Their cost-cutting efforts were successful - Bogen showed a small operating profit in Q1 and Q2 - but the large reductions in G&A translated either into less advertising, which will hurt in the long run, or laying off a lot of employees, or a mixture of both.
Given Bogen's mind-bending losses in 2009, you'd expect them to be very careful about running up costs by hiring more people. As cash comes in, they'll want to sit on it in case things turn bad again.
Indeed, the Wall Street Journal reported on Aug 6, 2010 p B6 that that's precisely what businesses are doing - they're sitting on cash instead of hiring. Profits are up because of massive cost-cutting which involved laying off millions of workers as you can see from Bogen's numbers, but nobody wants to let costs creep back up again.
This is extremely painful. Commentators who've never had to meet a payroll criticize "heartless bosses" for putting workers on the street when that's what they have to do to save the rest. Bosses are human beings, believe it or not. It's painful to look someone in the eye when you've worked with him or her for years and tell them they're no longer employed. I know - I've done it.
In my case, I didn't do it nearly as well as Bogen's management - I waited too long to cut costs. By the time I laid off a few people, there wasn't enough money to keep the company going and we all lost our jobs, including me. Cost cutting at Bogen was essential to save the rest of the jobs, but the axed jobs aren't coming back any time soon because the recovery is taking so long.
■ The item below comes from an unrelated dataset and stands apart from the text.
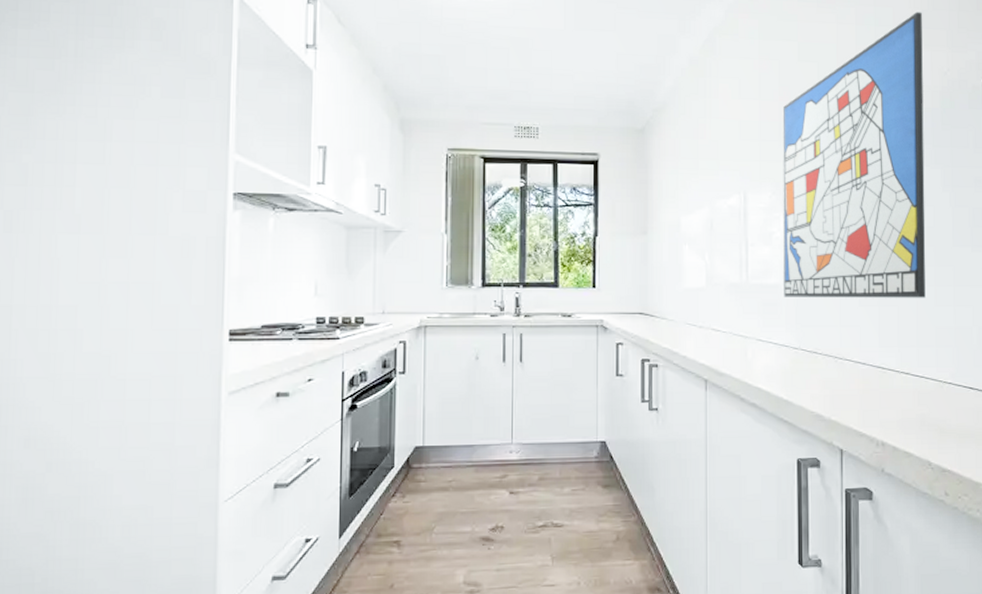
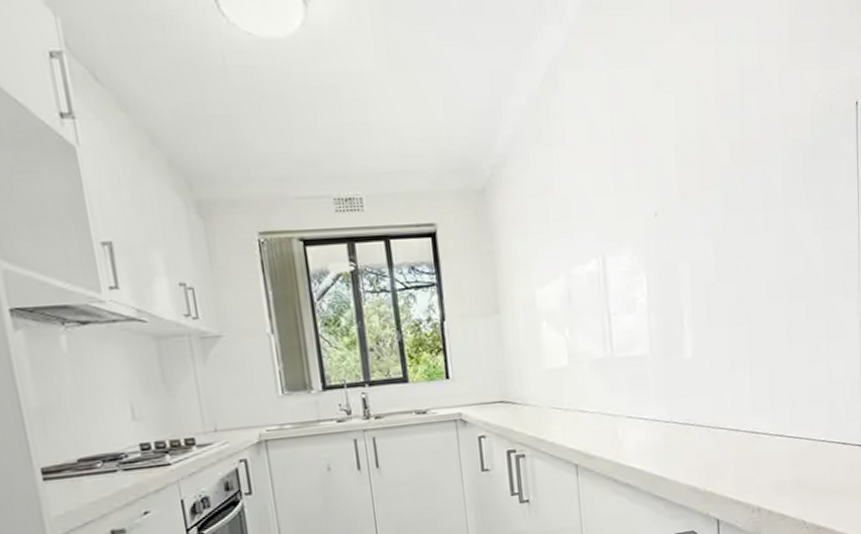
wall art: present [782,11,925,298] -> none [639,21,798,369]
What's worse, the regulatory uncertainty discussed in the previous article makes it virtually impossible to justify hiring anybody. Nobody knows what Sally's health insurance will cost next year, although every businessman knows that AT&T took a billion-dollar charge against earnings the moment Obamacare passed. Nobody knows what income taxes will be. Nobody knows what energy costs will be or whether they'll be able to continue emitting carbon as their employees insist on exhaling while at the office. (Maybe they can bag their carbon and take it home with them?)
Bogen's management would have to be idiots to hire anyone under these circumstances. Their success in getting their company back into profit after a disastrous 2009 shows that they're anything but idiots which is why they're sitting tight.
Nobody, but nobody, will be hiring unless absolutely necessary until the regulatory climate settles down. Given the complexity of Obamacare and financial reform coupled with the truculence of the EPA about going after factories which (gasp) use energy, it may be years before businessmen understand the rules well enough to figure out whether they can make a profit or not.
Until then, if you have a job, be grateful.